- **Things to do**
1. Can you repeat the chart entries below with "value" swapped for "number" throughout, keeping everything else the same and leaving the pictures out?
2. Could you extend the page excerpt below about the steganography decoder and its training, picking up after its last sentence?

- **Page excerpt**
· · · ·

Architecture of decoder

As a part of this research, a CNN-based unique and robust decoder is designed. The purpose of the decoder is to extract secret images from the stego images generated by any of the U-Net, V-Net, and U-Net++ based encoders.

As shown in Fig. 5, the decoder contains 11 convolution layers with different kernel sizes of 3 × 3, 4 × 4, and 5 × 5. Each kernel has multiple filters for enhancing the feature extraction capabilities of the decoder network. The convolution (CL) layers provide the feature maps as their outputs. The concatenation (CAT) of convolutional layers is performed to extract essential and useful semantic features from the feature maps⁴⁵. These features improve the learning of the model. The details of the output size and number of parameters at each layer are demonstrated in Table 2. In this, the first column gives the details of each layer of the network where conv is the convolution, and level shows the level of the convolution layer. The second column shows the output size obtained corresponding to each input layer. The last column indicates the number of parameters at each layer of the network.

Table 2 Structure of the decoder network .

Full size table

Training

In this research, the training and testing of the proposed architecture are carried out on a machine with RTX 2,080 Graphics Processing Unit (GPU) with 96 GB RAM and a 2 TB hard disk. The GPU runs with Ubuntu 16.04 operating system.

Dataset preparation

The dataset used for training the encoders and decoder is available online^46,47. The dataset comprises 6616 color images with 3 channels and dimensions of 256 × 256. To ensure robustness, the model is trained on the imagery dataset of different types.

The test dataset^46,47 comprising 250 images of various kinds is used to evaluate the model performance. While training, each of the U-Net, V-Net, and U-Net++ based encoders individually take a cover and a secret image as inputs and provides a corresponding stego image as an output. The decoder network is trained simultaneously to extract the secret image from the stego image. Equation (2) shows the convolution operation performed at each convolution layer of the decoder.

· · · ·

- **Excerpted records**

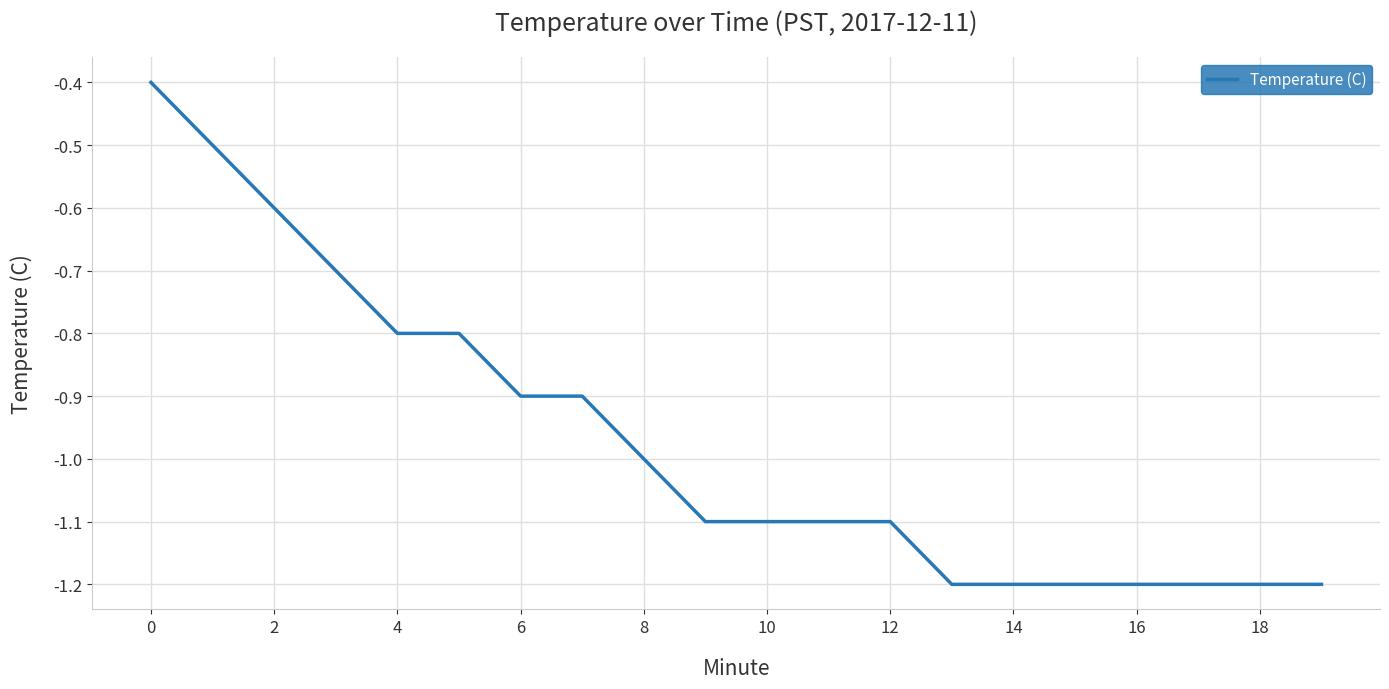

What is the smallest value displayed?

-1.2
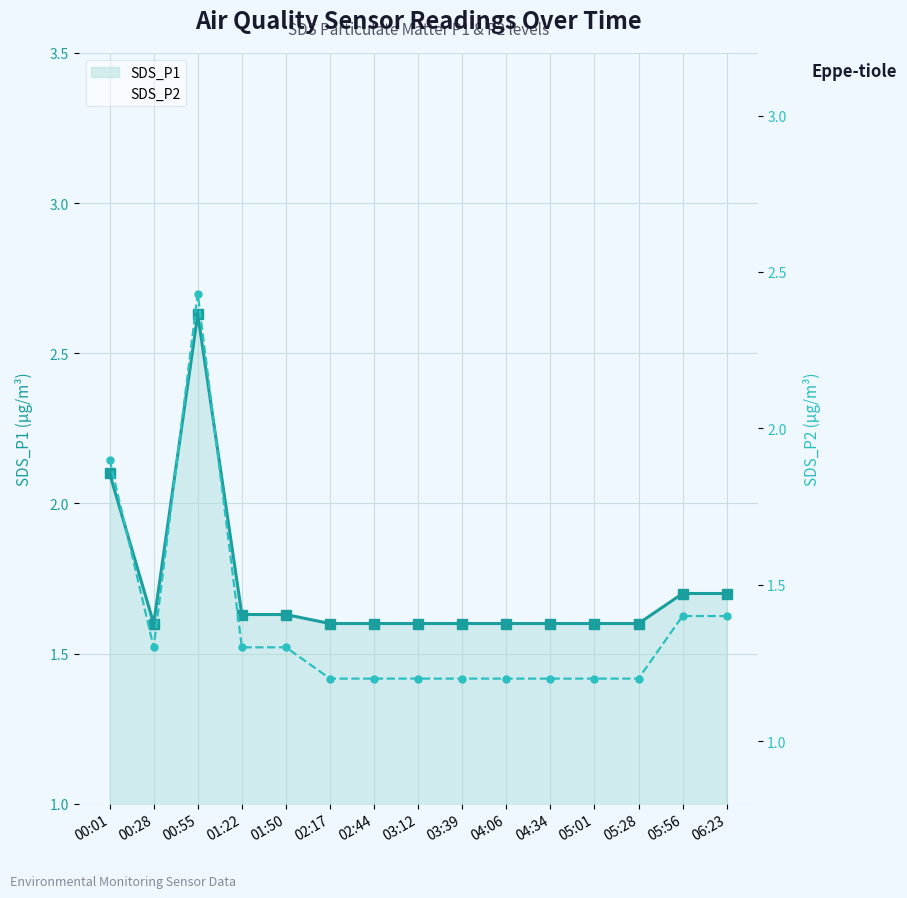

What is the average value of the SDS_P2 series?

1.4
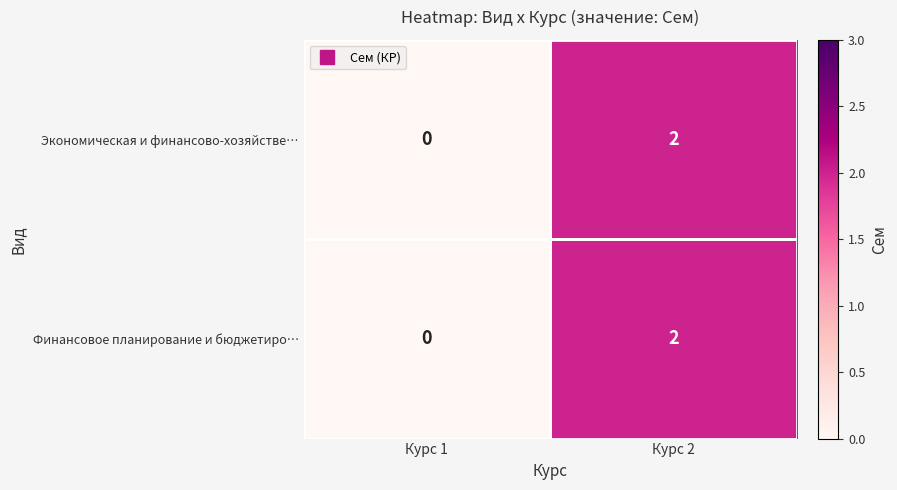

Where is Финансовое планирование и бюджетиро… nearest to the value 1?

Курс 1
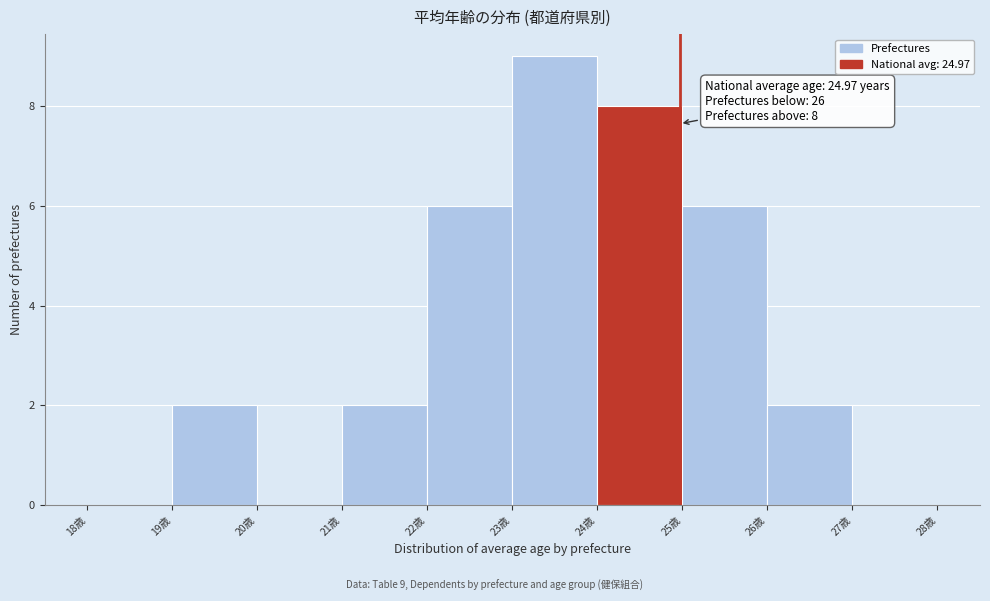

Over which range of the x-axis is the bar tallest?

23 to 24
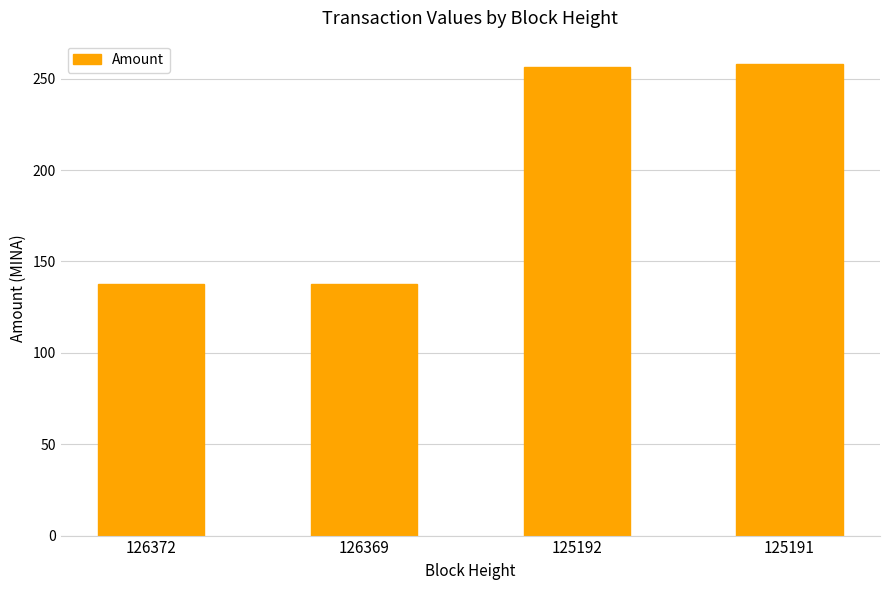

The value at 125192 is 378.3. True or false?

False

· · · ·

- **Responses by task**
1.
What is the smallest number displayed?

-1.2

What is the average number of the SDS_P2 series?

1.4

Where is Финансовое планирование и бюджетиро… nearest to the number 1?

Курс 1

Over which range of the x-axis is the bar tallest?

23 to 24

The number at 125192 is 378.3. True or false?

False

2.
$${Y}_{L}={\sum }_{x=0}^{N-1}{S}_{x}{K}_{L-x}$$

(2)

where, ${Y}_{L}$ denotes the output of each convolution operation, $S$ is stego image data bits, $K$ is the kernel size, and $N$ is the number of elements in $S$. Multiple convolution operations are performed at each convolution layer to give a feature map (${f}_{L})$ as output. Now, ${f}_{L}$ of all the n convolution layers $L (L=1,\dots n)$ are concatenated as given in Eq. (3).

$$CAT\left(i\right)=\frac{1}{{w}_{o}\times {h}_{o}} \sum {f}_{L} \left(.,.,i\right),\mathrm{ i}= 1, 2,\dots {\mathrm{c}}_{\mathrm{o}}$$

(3)

Here, ${c}_{o}$ denotes the number of channels in layer $L$, ${w}_{o}$ and ${h}_{o}$ are the width and height of the channel, respectively. Each convolutional layer is employed with Rectified Linear Unit (ReLU) activation function⁴⁸. This function returns ‘0’ for the negative input and the same value ‘v’ for any positive input value ‘v’⁴⁴. It is defined in Eq. (4).

$$ {\text{ReLU (v)}} = {\text{Maximum(0,v)}} $$

(4)

Further, the Adam optimizer is employed for providing computationally fast and efficient learning. This optimizer reduces the memory requirements in comparison to the classical stochastic gradient descent approach⁴⁹. To carry out the training, the batch size of 32, 16, and 8 images are selected for the U-Net, V-Net, and U-Net++ based encoders, respectively. The batch size is selected based on the CNN models to maximize GPU utilization with minimum overhead.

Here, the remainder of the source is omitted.